[Stored data entries]

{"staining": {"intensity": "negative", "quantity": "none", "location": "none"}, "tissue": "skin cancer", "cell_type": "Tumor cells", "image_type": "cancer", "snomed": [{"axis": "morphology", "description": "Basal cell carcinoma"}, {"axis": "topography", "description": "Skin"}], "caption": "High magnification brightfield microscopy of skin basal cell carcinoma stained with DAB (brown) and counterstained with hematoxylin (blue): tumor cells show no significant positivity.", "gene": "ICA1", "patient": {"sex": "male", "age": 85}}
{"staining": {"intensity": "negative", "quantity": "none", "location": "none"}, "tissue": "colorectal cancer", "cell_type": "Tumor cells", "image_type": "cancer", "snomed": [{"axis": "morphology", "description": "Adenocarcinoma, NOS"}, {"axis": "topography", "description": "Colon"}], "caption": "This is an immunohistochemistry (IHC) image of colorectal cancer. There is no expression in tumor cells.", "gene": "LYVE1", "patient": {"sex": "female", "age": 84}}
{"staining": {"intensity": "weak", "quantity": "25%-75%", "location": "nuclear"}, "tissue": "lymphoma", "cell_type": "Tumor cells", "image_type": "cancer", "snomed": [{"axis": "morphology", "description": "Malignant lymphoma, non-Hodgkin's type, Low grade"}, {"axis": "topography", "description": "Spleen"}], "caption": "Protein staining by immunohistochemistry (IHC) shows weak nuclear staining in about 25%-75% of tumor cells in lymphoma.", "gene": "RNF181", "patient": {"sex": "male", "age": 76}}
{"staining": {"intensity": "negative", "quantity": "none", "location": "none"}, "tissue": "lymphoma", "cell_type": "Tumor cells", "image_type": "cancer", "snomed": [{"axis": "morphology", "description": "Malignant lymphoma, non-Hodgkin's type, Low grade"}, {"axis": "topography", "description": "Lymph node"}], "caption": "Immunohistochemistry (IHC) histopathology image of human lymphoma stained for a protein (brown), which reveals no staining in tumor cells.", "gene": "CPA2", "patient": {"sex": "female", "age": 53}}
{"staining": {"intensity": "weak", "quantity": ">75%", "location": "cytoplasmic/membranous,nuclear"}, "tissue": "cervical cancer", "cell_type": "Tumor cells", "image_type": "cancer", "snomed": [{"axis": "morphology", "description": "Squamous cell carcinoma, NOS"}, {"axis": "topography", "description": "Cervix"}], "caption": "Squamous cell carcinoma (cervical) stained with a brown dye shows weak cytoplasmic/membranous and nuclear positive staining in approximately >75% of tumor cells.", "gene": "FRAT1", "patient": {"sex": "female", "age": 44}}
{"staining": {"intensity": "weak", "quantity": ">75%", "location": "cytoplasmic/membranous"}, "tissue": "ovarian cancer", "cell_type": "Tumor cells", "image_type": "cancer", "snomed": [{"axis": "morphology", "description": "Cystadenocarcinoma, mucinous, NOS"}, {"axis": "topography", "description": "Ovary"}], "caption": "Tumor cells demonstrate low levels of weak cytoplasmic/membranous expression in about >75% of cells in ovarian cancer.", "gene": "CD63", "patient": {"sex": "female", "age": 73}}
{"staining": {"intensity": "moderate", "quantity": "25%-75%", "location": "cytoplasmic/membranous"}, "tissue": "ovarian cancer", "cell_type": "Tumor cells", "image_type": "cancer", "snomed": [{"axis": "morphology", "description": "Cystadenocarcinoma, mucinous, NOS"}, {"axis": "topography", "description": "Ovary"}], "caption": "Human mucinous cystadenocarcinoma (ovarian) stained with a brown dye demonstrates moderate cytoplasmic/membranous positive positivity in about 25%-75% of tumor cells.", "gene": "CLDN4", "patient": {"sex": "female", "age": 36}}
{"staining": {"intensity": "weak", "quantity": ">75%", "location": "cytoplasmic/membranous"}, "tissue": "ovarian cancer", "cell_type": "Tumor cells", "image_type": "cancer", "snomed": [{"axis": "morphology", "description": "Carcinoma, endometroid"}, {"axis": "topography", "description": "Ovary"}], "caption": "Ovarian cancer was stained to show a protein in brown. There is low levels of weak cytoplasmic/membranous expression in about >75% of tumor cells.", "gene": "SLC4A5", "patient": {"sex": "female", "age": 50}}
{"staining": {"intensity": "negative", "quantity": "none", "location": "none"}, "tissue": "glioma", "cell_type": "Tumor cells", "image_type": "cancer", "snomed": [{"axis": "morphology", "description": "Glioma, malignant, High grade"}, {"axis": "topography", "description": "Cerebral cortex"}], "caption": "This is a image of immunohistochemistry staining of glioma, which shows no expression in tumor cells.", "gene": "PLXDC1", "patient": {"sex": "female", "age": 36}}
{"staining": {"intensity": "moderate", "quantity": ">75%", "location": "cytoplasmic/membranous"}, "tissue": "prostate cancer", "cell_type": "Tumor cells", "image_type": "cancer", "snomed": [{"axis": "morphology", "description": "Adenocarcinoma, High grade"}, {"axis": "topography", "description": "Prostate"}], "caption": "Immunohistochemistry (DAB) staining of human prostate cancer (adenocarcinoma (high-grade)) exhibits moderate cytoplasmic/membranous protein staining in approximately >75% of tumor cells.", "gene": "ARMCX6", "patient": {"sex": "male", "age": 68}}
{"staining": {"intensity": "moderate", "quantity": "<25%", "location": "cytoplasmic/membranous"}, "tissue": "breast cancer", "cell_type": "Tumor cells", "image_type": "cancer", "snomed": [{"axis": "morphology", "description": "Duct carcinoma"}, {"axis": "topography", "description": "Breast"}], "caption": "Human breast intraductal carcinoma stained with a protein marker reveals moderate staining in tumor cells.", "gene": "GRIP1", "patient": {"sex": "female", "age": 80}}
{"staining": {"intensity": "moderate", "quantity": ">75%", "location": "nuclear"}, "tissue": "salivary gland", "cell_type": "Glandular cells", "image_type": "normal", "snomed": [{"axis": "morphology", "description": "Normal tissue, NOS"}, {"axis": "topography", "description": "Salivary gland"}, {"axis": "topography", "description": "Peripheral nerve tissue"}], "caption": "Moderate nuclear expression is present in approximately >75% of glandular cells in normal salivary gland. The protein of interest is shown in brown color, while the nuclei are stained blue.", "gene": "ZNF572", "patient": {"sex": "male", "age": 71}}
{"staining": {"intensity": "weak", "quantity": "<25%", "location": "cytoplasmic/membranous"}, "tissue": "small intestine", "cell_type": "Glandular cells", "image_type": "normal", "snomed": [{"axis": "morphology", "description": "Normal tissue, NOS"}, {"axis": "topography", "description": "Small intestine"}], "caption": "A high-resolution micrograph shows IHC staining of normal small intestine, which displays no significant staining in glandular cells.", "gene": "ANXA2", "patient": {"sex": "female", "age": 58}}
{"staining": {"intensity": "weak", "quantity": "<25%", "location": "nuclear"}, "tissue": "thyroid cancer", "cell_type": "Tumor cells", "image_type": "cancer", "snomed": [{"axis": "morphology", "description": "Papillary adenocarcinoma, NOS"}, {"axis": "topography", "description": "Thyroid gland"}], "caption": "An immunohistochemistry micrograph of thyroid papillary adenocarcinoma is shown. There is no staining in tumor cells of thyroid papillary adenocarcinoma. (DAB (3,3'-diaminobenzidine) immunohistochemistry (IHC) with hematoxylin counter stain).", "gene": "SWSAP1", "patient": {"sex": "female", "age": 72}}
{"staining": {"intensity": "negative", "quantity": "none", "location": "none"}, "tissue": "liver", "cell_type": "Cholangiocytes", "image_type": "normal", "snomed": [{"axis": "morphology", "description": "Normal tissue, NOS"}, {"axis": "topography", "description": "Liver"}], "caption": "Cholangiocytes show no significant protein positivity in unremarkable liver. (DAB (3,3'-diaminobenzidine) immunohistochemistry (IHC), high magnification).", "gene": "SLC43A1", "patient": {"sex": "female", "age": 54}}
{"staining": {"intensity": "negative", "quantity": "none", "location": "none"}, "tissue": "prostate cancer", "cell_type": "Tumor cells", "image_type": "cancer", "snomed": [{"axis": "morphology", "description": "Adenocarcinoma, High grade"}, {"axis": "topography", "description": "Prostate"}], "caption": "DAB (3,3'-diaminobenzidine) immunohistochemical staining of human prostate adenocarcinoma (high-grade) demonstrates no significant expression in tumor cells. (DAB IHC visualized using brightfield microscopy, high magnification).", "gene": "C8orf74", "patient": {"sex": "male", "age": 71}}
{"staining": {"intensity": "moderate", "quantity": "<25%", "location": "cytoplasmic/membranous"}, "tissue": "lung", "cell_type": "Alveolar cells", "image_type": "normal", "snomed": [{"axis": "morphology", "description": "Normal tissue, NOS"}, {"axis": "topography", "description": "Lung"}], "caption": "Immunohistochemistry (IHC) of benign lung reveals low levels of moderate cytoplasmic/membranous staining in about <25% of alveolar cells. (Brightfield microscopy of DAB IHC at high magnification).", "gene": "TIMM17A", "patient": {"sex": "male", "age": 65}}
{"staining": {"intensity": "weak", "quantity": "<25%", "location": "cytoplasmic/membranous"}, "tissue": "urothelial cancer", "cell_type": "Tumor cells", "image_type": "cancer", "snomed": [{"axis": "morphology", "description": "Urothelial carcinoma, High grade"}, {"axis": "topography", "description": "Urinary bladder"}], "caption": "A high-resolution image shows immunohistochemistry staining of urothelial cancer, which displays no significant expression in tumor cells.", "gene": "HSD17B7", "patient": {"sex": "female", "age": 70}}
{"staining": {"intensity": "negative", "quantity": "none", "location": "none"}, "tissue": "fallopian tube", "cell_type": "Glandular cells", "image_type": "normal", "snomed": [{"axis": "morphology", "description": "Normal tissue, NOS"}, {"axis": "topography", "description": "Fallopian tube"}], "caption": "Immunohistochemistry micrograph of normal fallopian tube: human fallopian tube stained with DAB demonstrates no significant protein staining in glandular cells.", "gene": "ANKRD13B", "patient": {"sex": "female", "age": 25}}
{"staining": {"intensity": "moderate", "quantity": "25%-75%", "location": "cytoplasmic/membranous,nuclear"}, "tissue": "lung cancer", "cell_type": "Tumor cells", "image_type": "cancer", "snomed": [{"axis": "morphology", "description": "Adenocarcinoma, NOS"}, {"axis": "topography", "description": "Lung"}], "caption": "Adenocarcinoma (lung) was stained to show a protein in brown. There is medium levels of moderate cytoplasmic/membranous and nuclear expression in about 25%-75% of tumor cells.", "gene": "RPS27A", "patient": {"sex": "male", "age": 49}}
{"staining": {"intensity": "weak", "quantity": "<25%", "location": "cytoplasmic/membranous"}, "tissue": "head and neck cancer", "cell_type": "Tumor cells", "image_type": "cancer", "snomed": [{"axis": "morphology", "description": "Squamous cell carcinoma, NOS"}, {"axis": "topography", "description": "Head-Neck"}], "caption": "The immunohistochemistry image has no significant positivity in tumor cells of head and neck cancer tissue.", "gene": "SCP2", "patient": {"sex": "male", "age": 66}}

Required work:
Could you restate, word for word, the lines above from the one with "cells demonstrate low" to the one with "mucinous cystadenocarcinoma (ovarian)", both included?

Result for this exercise:
{"staining": {"intensity": "weak", "quantity": ">75%", "location": "cytoplasmic/membranous"}, "tissue": "ovarian cancer", "cell_type": "Tumor cells", "image_type": "cancer", "snomed": [{"axis": "morphology", "description": "Cystadenocarcinoma, mucinous, NOS"}, {"axis": "topography", "description": "Ovary"}], "caption": "Tumor cells demonstrate low levels of weak cytoplasmic/membranous expression in about >75% of cells in ovarian cancer.", "gene": "CD63", "patient": {"sex": "female", "age": 73}}
{"staining": {"intensity": "moderate", "quantity": "25%-75%", "location": "cytoplasmic/membranous"}, "tissue": "ovarian cancer", "cell_type": "Tumor cells", "image_type": "cancer", "snomed": [{"axis": "morphology", "description": "Cystadenocarcinoma, mucinous, NOS"}, {"axis": "topography", "description": "Ovary"}], "caption": "Human mucinous cystadenocarcinoma (ovarian) stained with a brown dye demonstrates moderate cytoplasmic/membranous positive positivity in about 25%-75% of tumor cells.", "gene": "CLDN4", "patient": {"sex": "female", "age": 36}}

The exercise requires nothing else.